There are plenty of quality companies paying dividends between 3% and 6%. If you could achieve an average portfolio return of 4.5%, you would only need to invest $800,000 to earn $3,000 per month ($36,000 divided by 4.5%). That’s half the capital you would need if you bought just the index ETF.
If building your own retirement portfolio is an attractive strategy, there are a few stocks you may want to look at Fortis (TSX:FTS) with a yield of 3.5%, First capital REIT (TSX:FCR.UN) with a yield of 4.7%, and Pembina Pipeline (TSX:PPL) with a yield of 5.6%. Combined, these three stocks could deliver an average dividend yield of 4.6%.
Fortis: a perfect pension share
Fortis is the perfect anchor for retirees’ portfolios. The nine regulated North American utilities focus on transmission and distribution. These are some of the most stable utilities you can find.
Fortis comes closest to a bond. But unlike a bond, the payments actually grow. It has a 52-year history of consecutively increasing its annual dividend.
With a target of growing the dividend by 5 to 7% annually, dividend income should more than offset inflation.
First capital REIT
First Capital REIT is one of the largest retail landlords in Canada.

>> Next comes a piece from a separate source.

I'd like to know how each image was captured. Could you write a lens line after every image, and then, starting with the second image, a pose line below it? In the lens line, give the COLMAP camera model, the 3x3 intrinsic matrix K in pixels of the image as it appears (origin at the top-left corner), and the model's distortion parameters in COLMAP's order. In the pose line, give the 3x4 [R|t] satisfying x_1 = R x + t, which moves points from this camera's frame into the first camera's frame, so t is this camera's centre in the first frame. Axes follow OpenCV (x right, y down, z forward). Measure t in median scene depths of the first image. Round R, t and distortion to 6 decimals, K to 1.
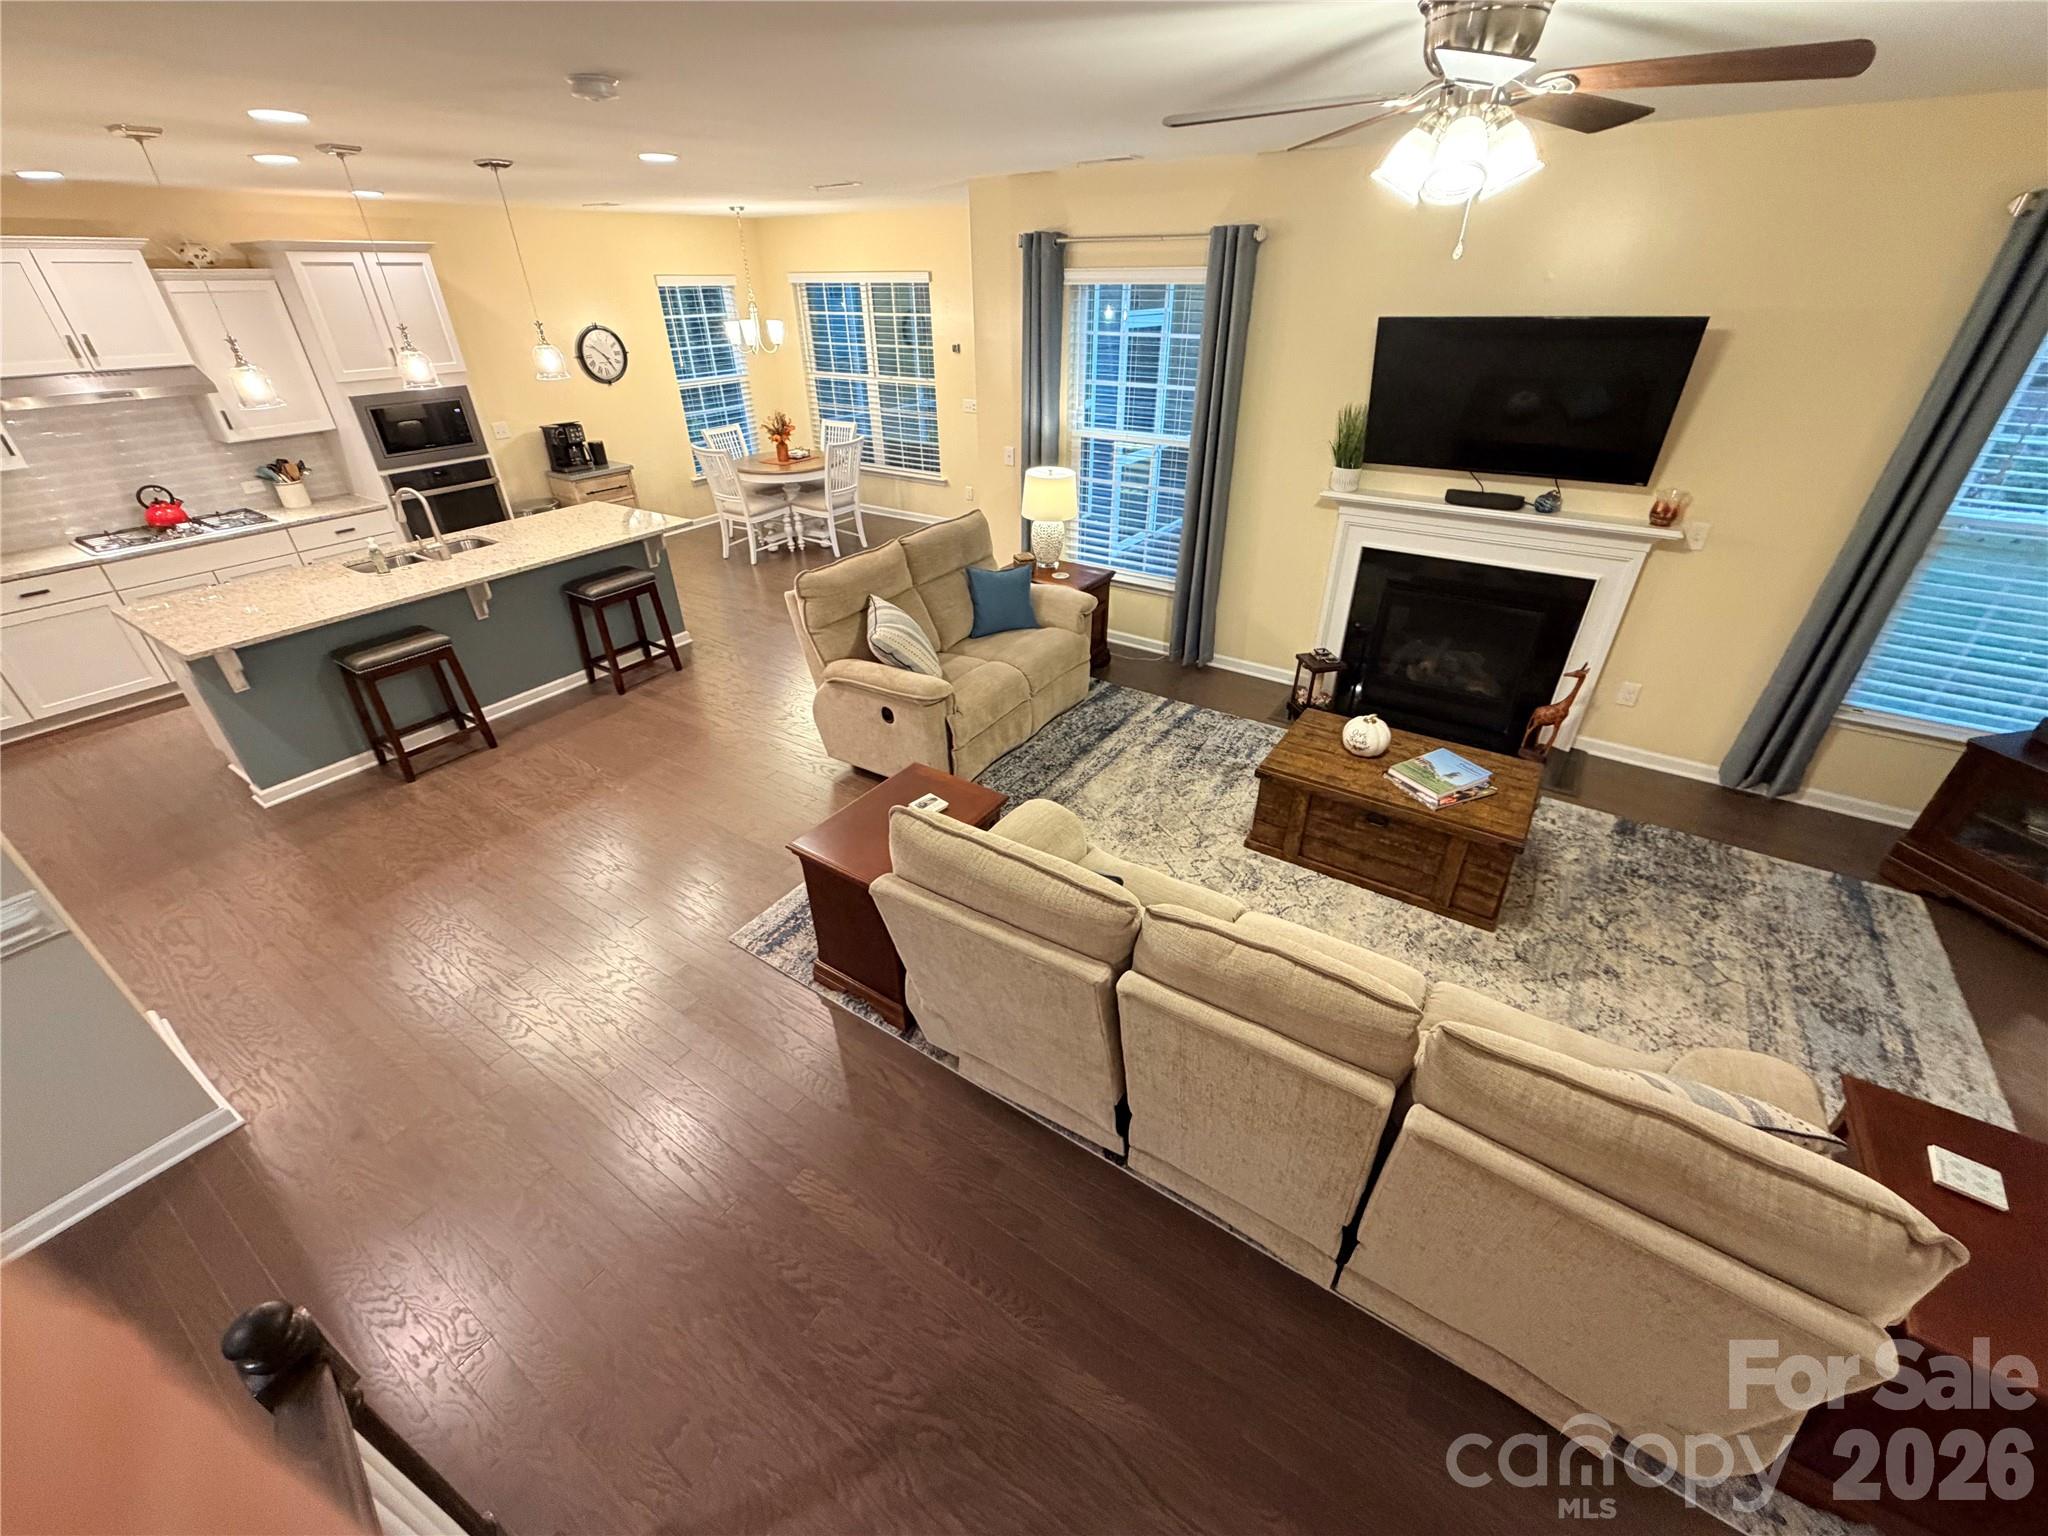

The properties provide essential goods and services such as groceries, pharmacy, medical and financial services.
With a focus on urban centers, the properties are well located and very attractive. It has enjoyed mid to high single digits growth in rental prices in recent years.
First Cap pays a consistent monthly benefit. Since its balance sheet has improved significantly over the past three years, the company could expand its distribution in the coming years. FCR.UN could be a nice monthly dividend stock for retirement.
Pembina Pipeline
Pembina Pipeline is one of Canada’s largest energy infrastructure companies. It earns contracted income streams that largely cover its dividend. Even when energy prices turned negative in 2020, the country still paid its dividend.
Pembina has grown its annual dividend by a low single-digit percentage. The company will experience modest growth in the coming years, especially after it completes its LNG terminal in British Columbia. Overall, it’s a solid bet for stable passive retirement income.